About this exercise: Rewrite the entries starting at the line containing "What is the" and ending at the line containing "Is there any", switching "slice" to "wedge" and leaving everything else unchanged. Leave the pictures out of your answer.

Source material:
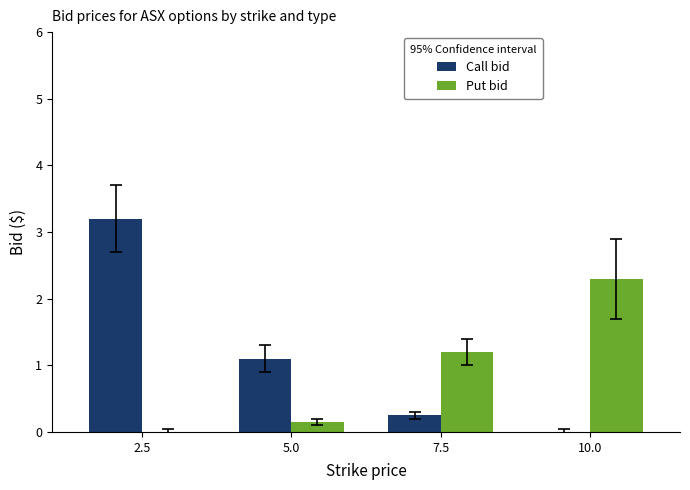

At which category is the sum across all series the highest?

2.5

==

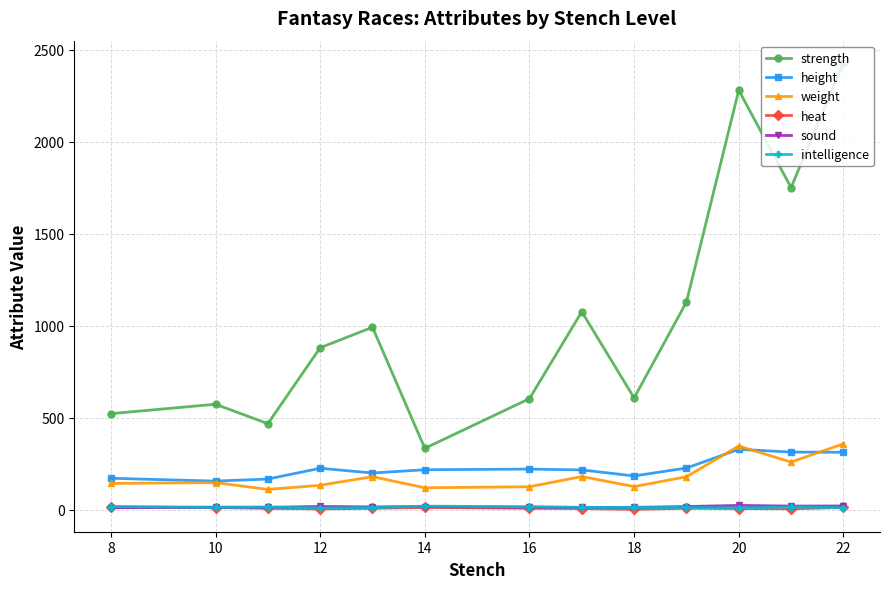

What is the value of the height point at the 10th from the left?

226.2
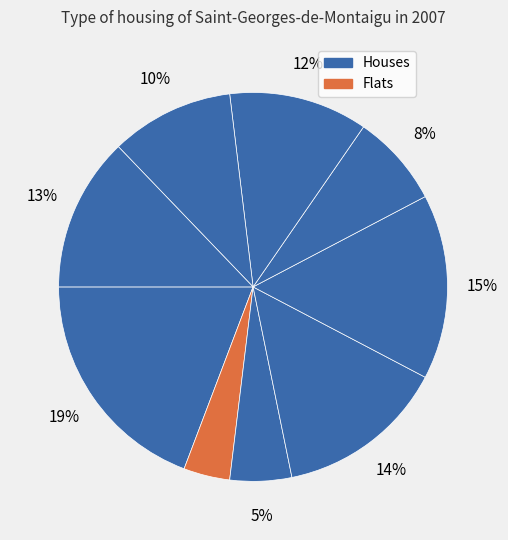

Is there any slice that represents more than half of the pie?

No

--

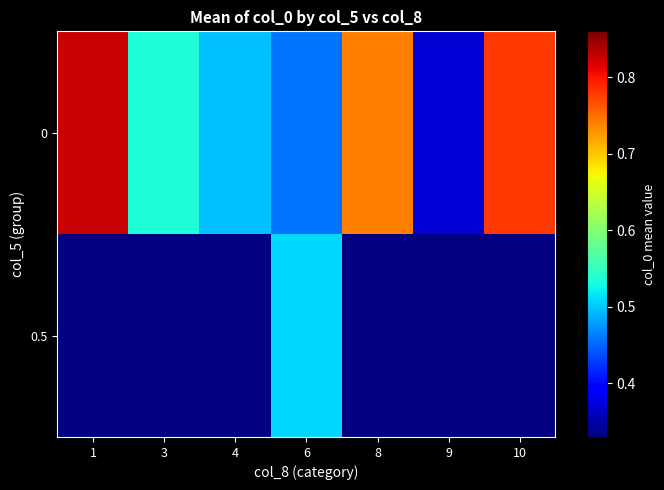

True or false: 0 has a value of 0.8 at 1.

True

Reply to the task:
What is the value of the height point at the 10th from the left?

226.2

Is there any wedge that represents more than half of the pie?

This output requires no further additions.